## Work instructions
Look below and pull out each line with the word "changes".

Entries taken from a collection
= = =

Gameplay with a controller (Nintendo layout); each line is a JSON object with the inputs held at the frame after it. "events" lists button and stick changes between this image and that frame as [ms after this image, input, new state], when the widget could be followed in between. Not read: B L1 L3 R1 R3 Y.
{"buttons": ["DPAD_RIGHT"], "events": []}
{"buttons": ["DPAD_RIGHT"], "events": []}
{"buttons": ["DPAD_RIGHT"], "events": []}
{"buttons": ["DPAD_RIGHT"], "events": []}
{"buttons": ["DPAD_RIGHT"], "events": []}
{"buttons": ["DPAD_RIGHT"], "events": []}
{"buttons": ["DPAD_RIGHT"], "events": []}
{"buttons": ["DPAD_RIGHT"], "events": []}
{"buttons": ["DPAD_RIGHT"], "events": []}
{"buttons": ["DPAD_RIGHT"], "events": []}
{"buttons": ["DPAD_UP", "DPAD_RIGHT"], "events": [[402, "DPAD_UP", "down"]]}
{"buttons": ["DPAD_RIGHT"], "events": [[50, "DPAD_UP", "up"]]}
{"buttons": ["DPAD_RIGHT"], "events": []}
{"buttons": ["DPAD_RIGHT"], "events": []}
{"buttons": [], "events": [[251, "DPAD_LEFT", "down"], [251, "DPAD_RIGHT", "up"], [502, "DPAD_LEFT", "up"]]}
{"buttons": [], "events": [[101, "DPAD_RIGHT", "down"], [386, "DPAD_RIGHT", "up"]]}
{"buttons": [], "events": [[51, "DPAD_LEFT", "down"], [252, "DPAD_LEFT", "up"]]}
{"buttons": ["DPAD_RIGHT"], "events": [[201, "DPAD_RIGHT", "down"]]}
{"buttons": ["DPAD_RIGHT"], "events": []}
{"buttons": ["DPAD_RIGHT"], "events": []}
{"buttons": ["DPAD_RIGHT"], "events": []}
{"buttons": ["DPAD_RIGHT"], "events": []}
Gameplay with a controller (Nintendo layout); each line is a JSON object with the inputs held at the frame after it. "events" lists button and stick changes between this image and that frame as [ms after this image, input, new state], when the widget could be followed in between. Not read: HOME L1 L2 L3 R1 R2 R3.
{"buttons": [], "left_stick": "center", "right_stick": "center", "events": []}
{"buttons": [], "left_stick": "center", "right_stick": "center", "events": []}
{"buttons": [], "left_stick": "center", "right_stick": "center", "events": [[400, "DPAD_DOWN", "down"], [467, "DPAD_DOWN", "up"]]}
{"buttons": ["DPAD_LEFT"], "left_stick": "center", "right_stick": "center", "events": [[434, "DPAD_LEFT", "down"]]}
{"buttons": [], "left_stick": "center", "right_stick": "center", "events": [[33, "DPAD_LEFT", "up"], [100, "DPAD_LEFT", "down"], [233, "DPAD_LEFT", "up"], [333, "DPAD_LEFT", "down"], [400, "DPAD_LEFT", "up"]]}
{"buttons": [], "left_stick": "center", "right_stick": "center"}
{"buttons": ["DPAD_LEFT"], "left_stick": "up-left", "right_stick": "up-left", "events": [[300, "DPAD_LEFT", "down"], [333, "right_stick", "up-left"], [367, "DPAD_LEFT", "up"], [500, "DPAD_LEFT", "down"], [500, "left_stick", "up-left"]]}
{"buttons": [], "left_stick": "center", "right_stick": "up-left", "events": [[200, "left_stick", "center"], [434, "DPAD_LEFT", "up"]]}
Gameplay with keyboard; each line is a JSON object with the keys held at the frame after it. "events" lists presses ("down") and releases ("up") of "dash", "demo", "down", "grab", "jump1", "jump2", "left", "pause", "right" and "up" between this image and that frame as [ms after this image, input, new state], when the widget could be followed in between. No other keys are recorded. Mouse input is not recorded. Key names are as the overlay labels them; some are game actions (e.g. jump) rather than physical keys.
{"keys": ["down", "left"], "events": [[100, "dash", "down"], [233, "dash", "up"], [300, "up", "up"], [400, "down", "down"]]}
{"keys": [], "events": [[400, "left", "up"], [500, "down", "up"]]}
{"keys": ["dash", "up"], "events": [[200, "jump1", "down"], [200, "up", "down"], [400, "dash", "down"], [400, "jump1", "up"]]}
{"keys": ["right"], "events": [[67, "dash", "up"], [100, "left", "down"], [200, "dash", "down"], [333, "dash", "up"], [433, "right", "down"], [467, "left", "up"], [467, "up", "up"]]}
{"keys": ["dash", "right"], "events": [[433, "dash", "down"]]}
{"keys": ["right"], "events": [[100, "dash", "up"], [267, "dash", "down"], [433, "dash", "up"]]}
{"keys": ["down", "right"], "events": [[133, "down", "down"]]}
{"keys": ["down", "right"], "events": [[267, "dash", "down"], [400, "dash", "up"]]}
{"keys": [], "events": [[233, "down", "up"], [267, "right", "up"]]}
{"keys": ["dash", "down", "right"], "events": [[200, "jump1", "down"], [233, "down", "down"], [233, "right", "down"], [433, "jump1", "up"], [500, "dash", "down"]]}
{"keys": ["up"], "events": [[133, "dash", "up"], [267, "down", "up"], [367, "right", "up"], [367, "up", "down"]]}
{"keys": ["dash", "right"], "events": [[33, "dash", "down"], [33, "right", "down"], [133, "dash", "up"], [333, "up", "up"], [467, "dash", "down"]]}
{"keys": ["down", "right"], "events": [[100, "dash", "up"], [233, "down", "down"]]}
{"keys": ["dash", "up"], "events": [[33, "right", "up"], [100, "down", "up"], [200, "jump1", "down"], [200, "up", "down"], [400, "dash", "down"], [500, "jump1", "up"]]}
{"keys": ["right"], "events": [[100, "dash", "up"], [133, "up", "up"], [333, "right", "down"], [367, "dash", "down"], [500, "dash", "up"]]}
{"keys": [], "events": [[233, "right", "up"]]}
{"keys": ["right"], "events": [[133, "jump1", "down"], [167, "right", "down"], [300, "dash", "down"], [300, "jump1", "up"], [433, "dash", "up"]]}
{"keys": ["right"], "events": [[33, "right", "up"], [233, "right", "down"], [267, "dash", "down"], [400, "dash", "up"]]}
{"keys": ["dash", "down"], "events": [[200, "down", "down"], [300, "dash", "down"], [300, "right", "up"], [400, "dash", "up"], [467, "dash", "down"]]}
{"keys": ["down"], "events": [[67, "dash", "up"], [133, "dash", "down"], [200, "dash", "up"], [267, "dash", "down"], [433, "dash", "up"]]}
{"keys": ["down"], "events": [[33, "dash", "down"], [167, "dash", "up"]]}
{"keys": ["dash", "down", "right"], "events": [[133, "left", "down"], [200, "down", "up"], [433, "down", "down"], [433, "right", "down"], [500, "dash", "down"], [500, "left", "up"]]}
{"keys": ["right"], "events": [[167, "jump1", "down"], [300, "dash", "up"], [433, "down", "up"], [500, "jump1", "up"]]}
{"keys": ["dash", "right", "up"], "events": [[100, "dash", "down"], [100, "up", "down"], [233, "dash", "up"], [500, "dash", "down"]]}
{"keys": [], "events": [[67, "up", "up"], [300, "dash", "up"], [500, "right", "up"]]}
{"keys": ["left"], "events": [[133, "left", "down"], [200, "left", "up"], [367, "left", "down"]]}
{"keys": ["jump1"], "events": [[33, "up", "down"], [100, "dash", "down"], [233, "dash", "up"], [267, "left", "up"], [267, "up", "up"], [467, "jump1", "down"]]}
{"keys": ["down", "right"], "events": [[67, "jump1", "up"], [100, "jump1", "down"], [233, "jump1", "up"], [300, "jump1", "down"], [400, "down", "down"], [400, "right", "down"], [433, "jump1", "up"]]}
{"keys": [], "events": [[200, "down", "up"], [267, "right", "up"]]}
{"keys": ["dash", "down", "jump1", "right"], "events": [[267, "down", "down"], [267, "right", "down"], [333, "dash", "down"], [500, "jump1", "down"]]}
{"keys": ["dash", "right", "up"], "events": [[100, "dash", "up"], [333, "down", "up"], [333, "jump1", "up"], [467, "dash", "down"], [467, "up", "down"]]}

= = =

## Solution for this exercise
Gameplay with a controller (Nintendo layout); each line is a JSON object with the inputs held at the frame after it. "events" lists button and stick changes between this image and that frame as [ms after this image, input, new state], when the widget could be followed in between. Not read: B L1 L3 R1 R3 Y.
Gameplay with a controller (Nintendo layout); each line is a JSON object with the inputs held at the frame after it. "events" lists button and stick changes between this image and that frame as [ms after this image, input, new state], when the widget could be followed in between. Not read: HOME L1 L2 L3 R1 R2 R3.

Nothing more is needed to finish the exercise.